Deployment types in Azure AI model inference
Azure AI model inference in Azure AI services provides customers with choices on the hosting structure that fits their business and usage patterns. The service offers two main types of deployment: standard and provisioned. Standard is offered with a global deployment option, routing traffic globally to provide higher throughput. Provisioned is also offered with a global deployment option, allowing customers to purchase and deploy provisioned throughput units across Azure global infrastructure.
All deployments can perform the exact same inference operations, however the billing, scale, and performance are substantially different. As part of your solution design, you need to make two key decisions:
- Data residency needs: global vs. regional resources
- Call volume: standard vs. provisioned
Deployment types support varies by model and model provider.
Global versus regional deployment types
For standard and provisioned deployments, you have an option of two types of configurations within your resource – global or regional. Global standard is the recommended starting point.
Global deployments use Azure's global infrastructure, dynamically route customer traffic to the data center with best availability for the customer’s inference requests. This means you get the highest initial throughput limits and best model availability with Global while still providing our uptime SLA and low latency. For high volume workloads above the specified usage tiers on standard and global standard, you may experience increased latency variation. For customers that require the lower latency variance at large workload usage, we recommend purchasing provisioned throughput.
Our global deployments are the first location for all new models and features. Customers with very large throughput requirements should consider our provisioned deployment offering.
Standard
Standard deployments provide a pay-per-call billing model on the chosen model. Provides the fastest way to get started as you only pay for what you consume. Models available in each region as well as throughput may be limited.
Standard deployments are optimized for low to medium volume workloads with high burstiness. Customers with high consistent volume may experience greater latency variability.

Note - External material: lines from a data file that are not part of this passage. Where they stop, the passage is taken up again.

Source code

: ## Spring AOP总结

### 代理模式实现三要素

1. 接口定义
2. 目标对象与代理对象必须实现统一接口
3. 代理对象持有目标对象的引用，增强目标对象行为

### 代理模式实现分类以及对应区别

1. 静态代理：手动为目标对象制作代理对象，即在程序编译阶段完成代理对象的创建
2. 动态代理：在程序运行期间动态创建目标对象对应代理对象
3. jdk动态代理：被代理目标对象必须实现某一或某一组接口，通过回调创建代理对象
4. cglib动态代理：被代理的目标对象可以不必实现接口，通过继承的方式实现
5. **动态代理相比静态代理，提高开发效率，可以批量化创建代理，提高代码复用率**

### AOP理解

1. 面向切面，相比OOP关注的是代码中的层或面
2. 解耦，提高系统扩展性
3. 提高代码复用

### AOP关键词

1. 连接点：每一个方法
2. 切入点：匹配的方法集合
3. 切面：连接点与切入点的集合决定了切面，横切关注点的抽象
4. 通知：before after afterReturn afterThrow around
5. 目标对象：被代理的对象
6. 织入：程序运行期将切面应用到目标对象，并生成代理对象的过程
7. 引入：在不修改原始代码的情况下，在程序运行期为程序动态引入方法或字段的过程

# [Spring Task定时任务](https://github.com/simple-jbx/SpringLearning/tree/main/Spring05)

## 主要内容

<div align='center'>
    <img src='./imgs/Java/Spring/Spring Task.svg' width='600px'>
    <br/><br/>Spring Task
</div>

Only Azure OpenAI models support this deployment type.
Global standard
Global deployments are available in the same Azure AI services resources as nonglobal deployment types but allow you to use Azure's global infrastructure to dynamically route traffic to the data center with best availability for each request. Global standard provides the highest default quota and eliminates the need to load balance across multiple resources.
Customers with high consistent volume may experience greater latency variability. The threshold is set per model. For applications that require the lower latency variance at large workload usage, we recommend purchasing provisioned throughput if available.
Global provisioned
Global deployments are available in the same Azure AI services resources as nonglobal deployment types but allow you to leverage Azure's global infrastructure to dynamically route traffic to the data center with best availability for each request. Global provisioned deployments provide reserved model processing capacity for high and predictable throughput using Azure global infrastructure.
Only Azure OpenAI models support this deployment type.